# S3 Event notifications using VAST Event Broker and Database

> [VAST DB Python SDK](https://vastdb-sdk.readthedocs.io/en/v1.1.0/index.html)<br>
> [VAST DB SDK Github](https://github.com/vast-data/vastdb_sdk/tree/main)<br>
> [Apache Arrow Documentation](https://arrow.apache.org/docs/python/api.html)<br>
> [SE LAB Cluster 204](https://10.143.11.204/)

>  Date: 2025-06-02<br>
<h2>Prerequisites</h2>
> Vast Cluster with 5.3 or greater installed.<br>
> VIP Pool configured and accessible from docker host<br>
> VMS IP accessible from docker host<br>


## Install and Import required libraries

In [None]:
!pip install vastpy
!pip install vastdb
!pip install boto3==1.35.0

In [None]:
import vastdb
from vastpy import VASTClient

import pyarrow as pa
import pyarrow.compute as pc
import pyarrow.parquet as pq
import pandas as pd
import json
from datetime import datetime, timedelta
import pytz
import random
import time
import psutil
import os
import re
import io
import sys
import uuid
import logging
import ftplib
from IPython.display import display, HTML
import ipaddress
import boto3
from botocore.config import Config

## Define Variables

### Required VMS Information

In [None]:
vastvms_endpoint = '[VMS IP]'
vms_username = "admin"
vms_password = "123456"
vip_pool_name = "[VIP POOL NAME]"

tenant_id = 1    #Default
#
# Create a Unique ID for this run of the Notebook.
#
demo_suffix = str(uuid.uuid4()).split("-")[-1]
print(f"All VMS Objects will be created with a suffix of {demo_suffix }")

### SDK Logging

In [None]:
# Create a logger
logging.basicConfig(
    level=logging.INFO,    
    format='%(asctime)s - %(levelname)s - %(funcName)s - %(message)s', 
    handlers=[
        logging.FileHandler('vastdb_sdk.log', mode = 'a'), 
        logging.StreamHandler()  # Log to console
    ]
)
logger = logging.getLogger()
log = logging.getLogger(__name__)


## Define Functions

## Setup VAST Cluster and Database

<h3>Create VMS Client Connection to Cluster</h3>

[VASTPY .0.3.13 Documentation](https://pypi.org/project/vastpy/)

In [None]:
# Connect to the VAST Cluster using VASTPY.
client = VASTClient(user=vms_username, password=vms_password, address=vastvms_endpoint, version='latest')

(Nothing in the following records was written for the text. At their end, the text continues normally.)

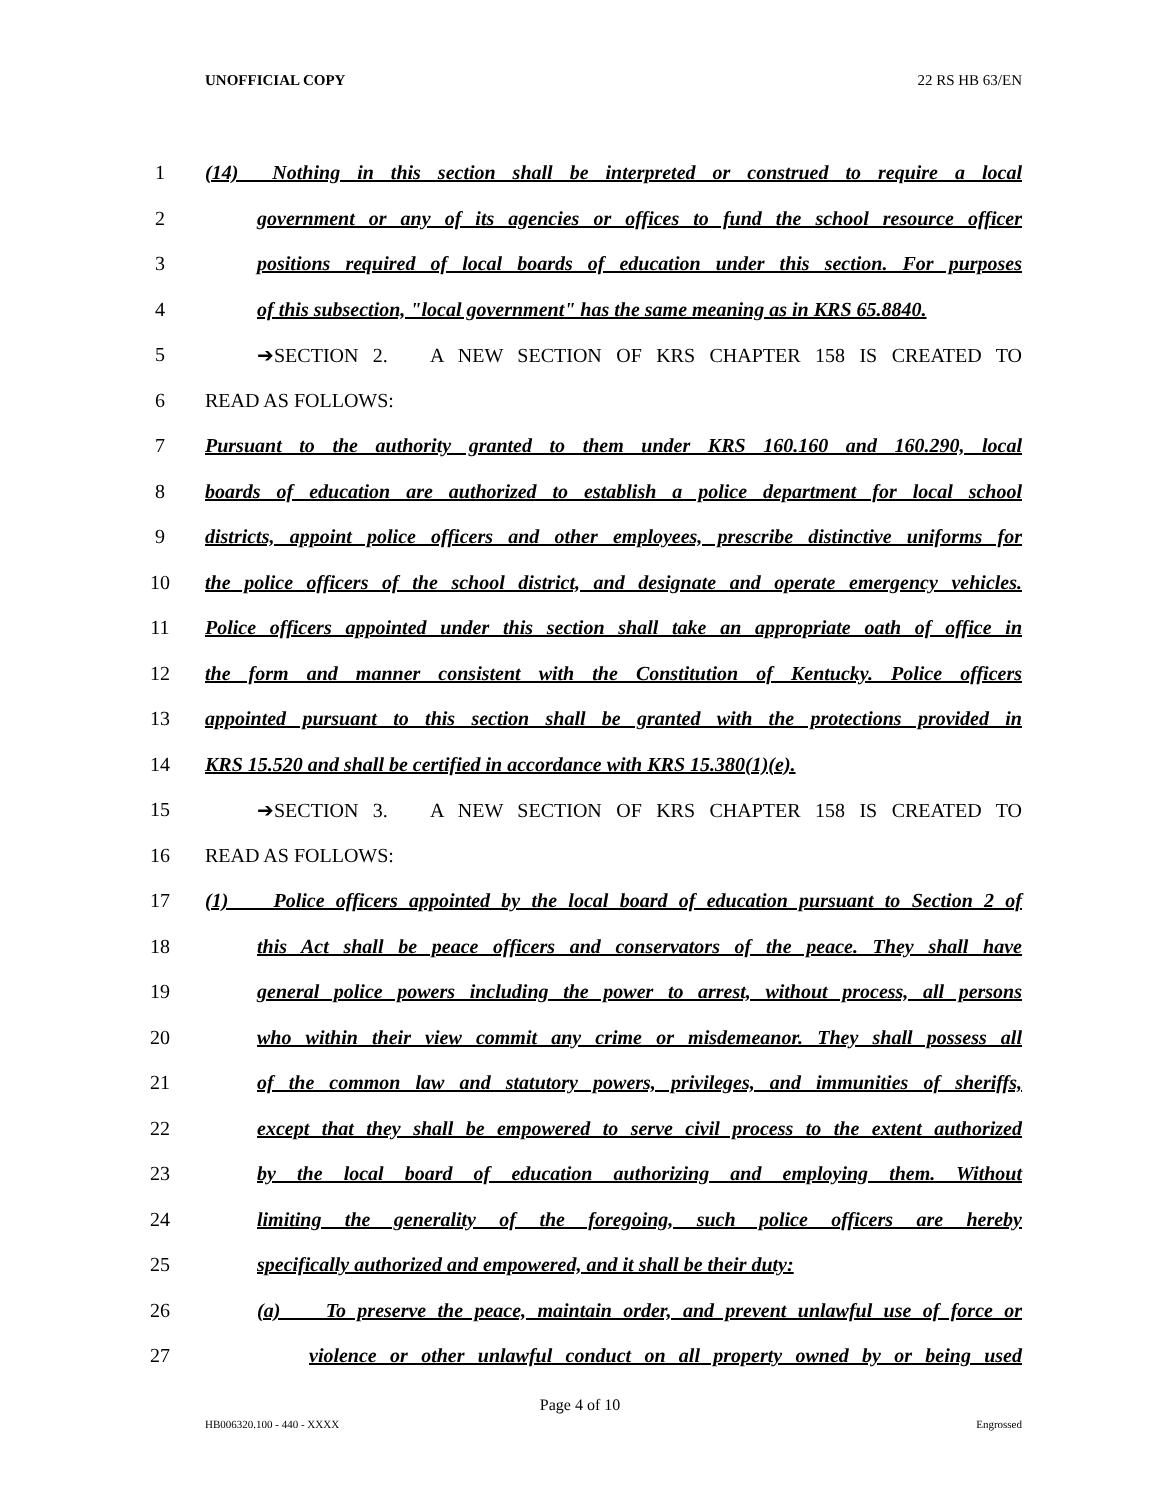UNOFFICIAL COPY 22 RS HB 63/EN
1 (14) Nothing in this section shall be interpreted or construed to require a local
2 government or any of its agencies or offices to fund the school resource officer
3 positions required of local boards of education under this section. For purposes
4 of this subsection, "local government" has the same meaning as in KRS 65.8840.
5 ➔SECTION 2. A NEW SECTION OF KRS CHAPTER 158 IS CREATED TO
6 READ AS FOLLOWS:
7 Pursuant to the authority granted to them under KRS 160.160 and 160.290, local
8 boards of education are authorized to establish a police department for local school
9 districts, appoint police officers and other employees, prescribe distinctive uniforms for
10 the police officers of the school district, and designate and operate emergency vehicles.
11 Police officers appointed under this section shall take an appropriate oath of office in
12 the form and manner consistent with the Constitution of Kentucky. Police officers
13 appointed pursuant to this section shall be granted with the protections provided in
14 KRS 15.520 and shall be certified in accordance with KRS 15.380(1)(e).
15 ➔SECTION 3. A NEW SECTION OF KRS CHAPTER 158 IS CREATED TO
16 READ AS FOLLOWS:
17 (1) Police officers appointed by the local board of education pursuant to Section 2 of
18 this Act shall be peace officers and conservators of the peace. They shall have
19 general police powers including the power to arrest, without process, all persons
20 who within their view commit any crime or misdemeanor. They shall possess all
21 of the common law and statutory powers, privileges, and immunities of sheriffs,
22 except that they shall be empowered to serve civil process to the extent authorized
23 by the local board of education authorizing and employing them. Without
24 limiting the generality of the foregoing, such police officers are hereby
25 specifically authorized and empowered, and it shall be their duty:
26 (a) To preserve the peace, maintain order, and prevent unlawful use of force or
27 violence or other unlawful conduct on all property owned by or being used
Page 4 of 10
HB006320.100 - 440 - XXXX Engrossed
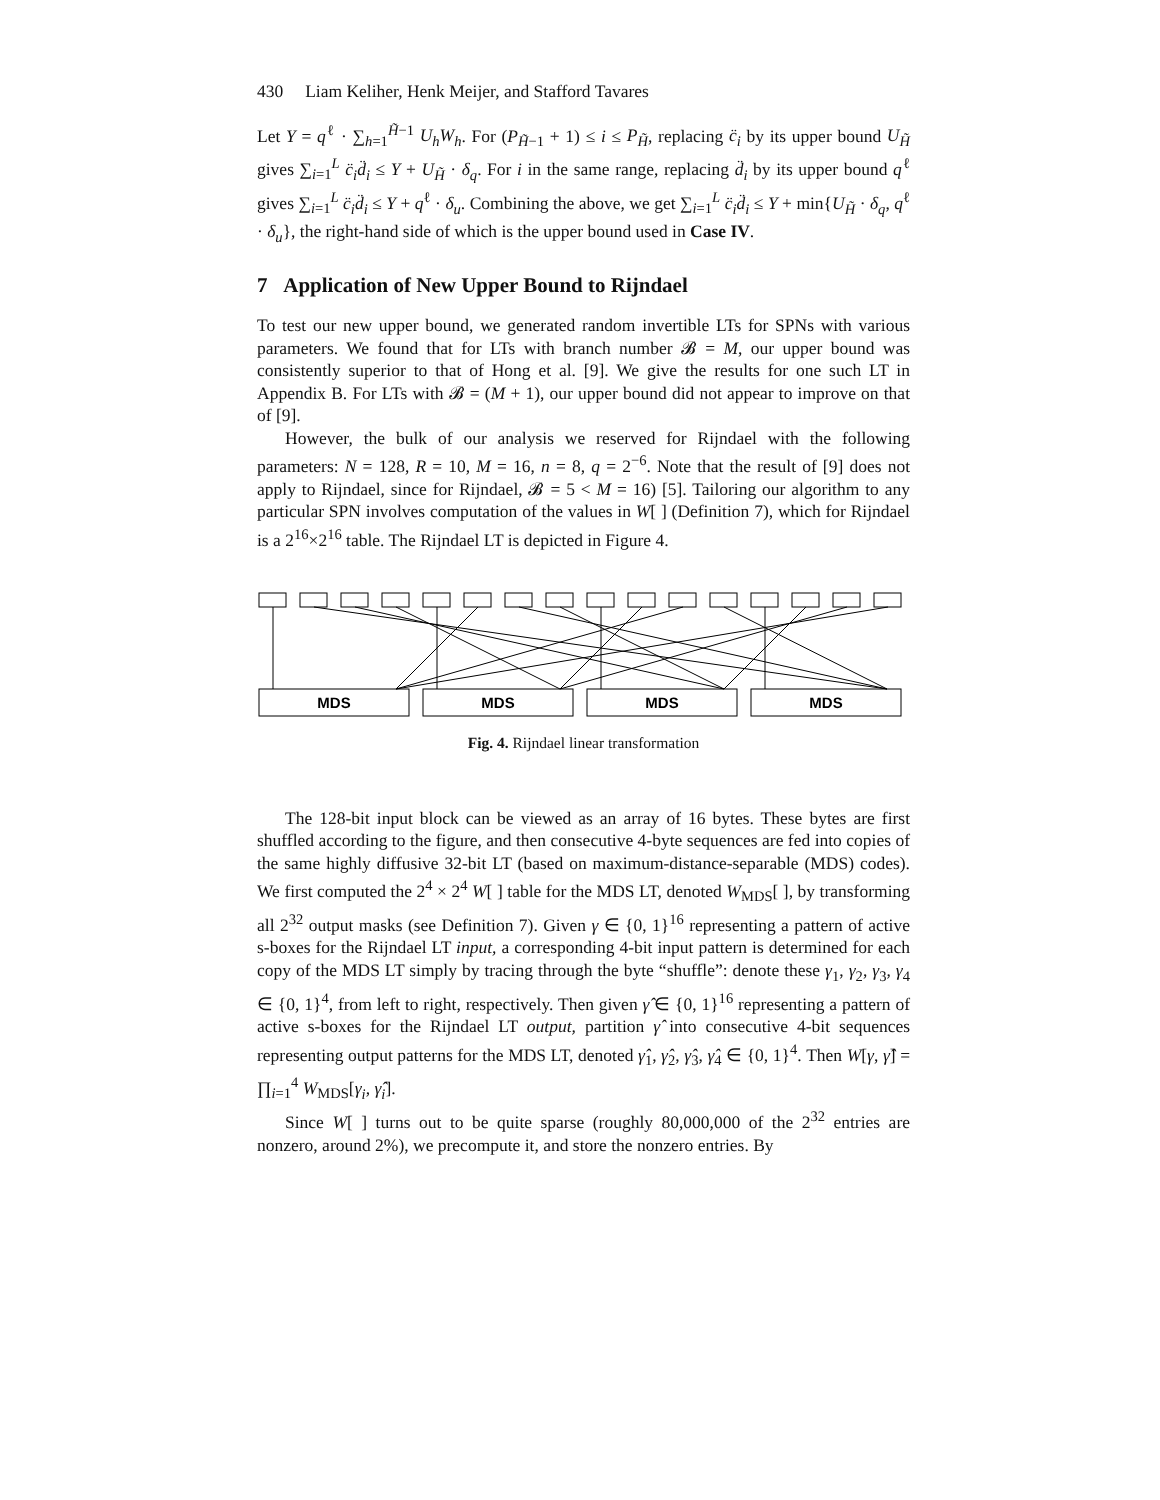430 Liam Keliher, Henk Meijer, and Stafford Tavares
Let Y = q<sup>ℓ</sup> · ∑<sub>h=1</sub><sup>H̃−1</sup> U<sub>h</sub>W<sub>h</sub>. For (P<sub>H̃−1</sub> + 1) ≤ i ≤ P<sub>H̃</sub>, replacing c̈<sub>i</sub> by its upper bound U<sub>H̃</sub> gives ∑<sub>i=1</sub><sup>L</sup> c̈<sub>i</sub>d̈<sub>i</sub> ≤ Y + U<sub>H̃</sub> · δ<sub>q</sub>. For i in the same range, replacing d̈<sub>i</sub> by its upper bound q<sup>ℓ</sup> gives ∑<sub>i=1</sub><sup>L</sup> c̈<sub>i</sub>d̈<sub>i</sub> ≤ Y + q<sup>ℓ</sup> · δ<sub>u</sub>. Combining the above, we get ∑<sub>i=1</sub><sup>L</sup> c̈<sub>i</sub>d̈<sub>i</sub> ≤ Y + min{U<sub>H̃</sub> · δ<sub>q</sub>, q<sup>ℓ</sup> · δ<sub>u</sub>}, the right-hand side of which is the upper bound used in Case IV.
7 Application of New Upper Bound to Rijndael
To test our new upper bound, we generated random invertible LTs for SPNs with various parameters. We found that for LTs with branch number 𝓑 = M, our upper bound was consistently superior to that of Hong et al. [9]. We give the results for one such LT in Appendix B. For LTs with 𝓑 = (M + 1), our upper bound did not appear to improve on that of [9].
However, the bulk of our analysis we reserved for Rijndael with the following parameters: N = 128, R = 10, M = 16, n = 8, q = 2<sup>−6</sup>. Note that the result of [9] does not apply to Rijndael, since for Rijndael, 𝓑 = 5 < M = 16) [5]. Tailoring our algorithm to any particular SPN involves computation of the values in W[ ] (Definition 7), which for Rijndael is a 2<sup>16</sup>×2<sup>16</sup> table. The Rijndael LT is depicted in Figure 4.
MDS
MDS
MDS
MDS
Fig. 4. Rijndael linear transformation
The 128-bit input block can be viewed as an array of 16 bytes. These bytes are first shuffled according to the figure, and then consecutive 4-byte sequences are fed into copies of the same highly diffusive 32-bit LT (based on maximum-distance-separable (MDS) codes). We first computed the 2<sup>4</sup> × 2<sup>4</sup> W[ ] table for the MDS LT, denoted W<sub>MDS</sub>[ ], by transforming all 2<sup>32</sup> output masks (see Definition 7). Given γ ∈ {0, 1}<sup>16</sup> representing a pattern of active s-boxes for the Rijndael LT input, a corresponding 4-bit input pattern is determined for each copy of the MDS LT simply by tracing through the byte “shuffle”: denote these γ<sub>1</sub>, γ<sub>2</sub>, γ<sub>3</sub>, γ<sub>4</sub> ∈ {0, 1}<sup>4</sup>, from left to right, respectively. Then given γ̂ ∈ {0, 1}<sup>16</sup> representing a pattern of active s-boxes for the Rijndael LT output, partition γ̂ into consecutive 4-bit sequences representing output patterns for the MDS LT, denoted γ̂<sub>1</sub>, γ̂<sub>2</sub>, γ̂<sub>3</sub>, γ̂<sub>4</sub> ∈ {0, 1}<sup>4</sup>. Then W[γ, γ̂] = ∏<sub>i=1</sub><sup>4</sup> W<sub>MDS</sub>[γ<sub>i</sub>, γ̂<sub>i</sub>].
Since W[ ] turns out to be quite sparse (roughly 80,000,000 of the 2<sup>32</sup> entries are nonzero, around 2%), we precompute it, and store the nonzero entries. By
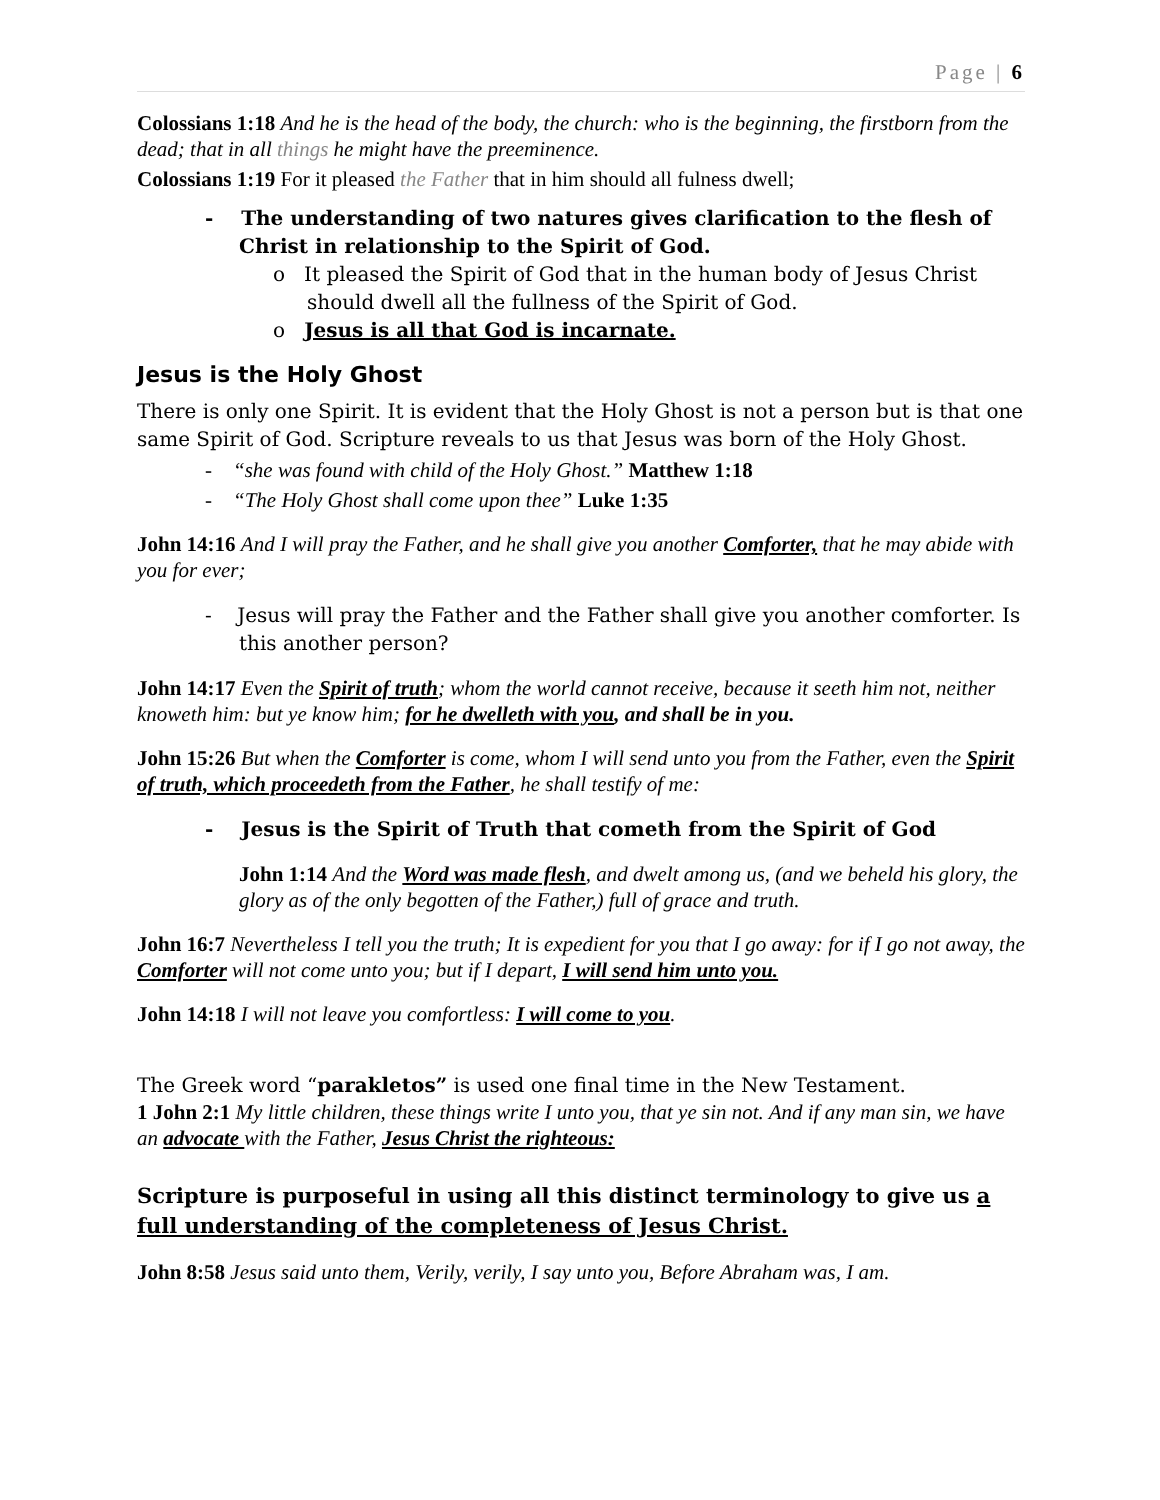Page | 6
Colossians 1:18 And he is the head of the body, the church: who is the beginning, the firstborn from the dead; that in all things he might have the preeminence.
Colossians 1:19 For it pleased the Father that in him should all fulness dwell;
- The understanding of two natures gives clarification to the flesh of Christ in relationship to the Spirit of God.
o It pleased the Spirit of God that in the human body of Jesus Christ should dwell all the fullness of the Spirit of God.
o Jesus is all that God is incarnate.
Jesus is the Holy Ghost
There is only one Spirit. It is evident that the Holy Ghost is not a person but is that one same Spirit of God. Scripture reveals to us that Jesus was born of the Holy Ghost.
- “she was found with child of the Holy Ghost.” Matthew 1:18
- “The Holy Ghost shall come upon thee” Luke 1:35
John 14:16 And I will pray the Father, and he shall give you another Comforter, that he may abide with you for ever;
- Jesus will pray the Father and the Father shall give you another comforter. Is this another person?
John 14:17 Even the Spirit of truth; whom the world cannot receive, because it seeth him not, neither knoweth him: but ye know him; for he dwelleth with you, and shall be in you.
John 15:26 But when the Comforter is come, whom I will send unto you from the Father, even the Spirit of truth, which proceedeth from the Father, he shall testify of me:
- Jesus is the Spirit of Truth that cometh from the Spirit of God
John 1:14 And the Word was made flesh, and dwelt among us, (and we beheld his glory, the glory as of the only begotten of the Father,) full of grace and truth.
John 16:7 Nevertheless I tell you the truth; It is expedient for you that I go away: for if I go not away, the Comforter will not come unto you; but if I depart, I will send him unto you.
John 14:18 I will not leave you comfortless: I will come to you.
The Greek word “parakletos” is used one final time in the New Testament.
1 John 2:1 My little children, these things write I unto you, that ye sin not. And if any man sin, we have an advocate with the Father, Jesus Christ the righteous:
Scripture is purposeful in using all this distinct terminology to give us a full understanding of the completeness of Jesus Christ.
John 8:58 Jesus said unto them, Verily, verily, I say unto you, Before Abraham was, I am.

### Verify VIP Pool is Available

In [None]:
#
# Query for VIP Pool
#
vip_pool_id = None
try: 
    vip_pool = client.vippools.get(name=vip_pool_name)
    vip_pool_id = vip_pool[0]['id']
    vip_pool_ip = vip_pool[0]['start_ip']
    vip_pool_range = vip_pool[0]['ip_ranges']
    vastdb_endpoint = f"http://{vip_pool_ip}"
except Exception as e:
   log.critical(f"Error during VMS client Query of VIP POOLS: {e}")

if vip_pool_id and vip_pool[0]['kafka_view_id']:
   log.critical(f"The VIP Pool {vip_pool_name} is already associated with View ID {vip_pool_id}, correct before continuing.") 
elif vip_pool_id:
   log.info(f"The VIP Pool {vip_pool_name} will be used for S3, Database and Kafka access.")
    
    
    

### Create Tabular Identity Policy

In [None]:
identitypolicy_name = f"S3-Events-Ident-{demo_suffix}"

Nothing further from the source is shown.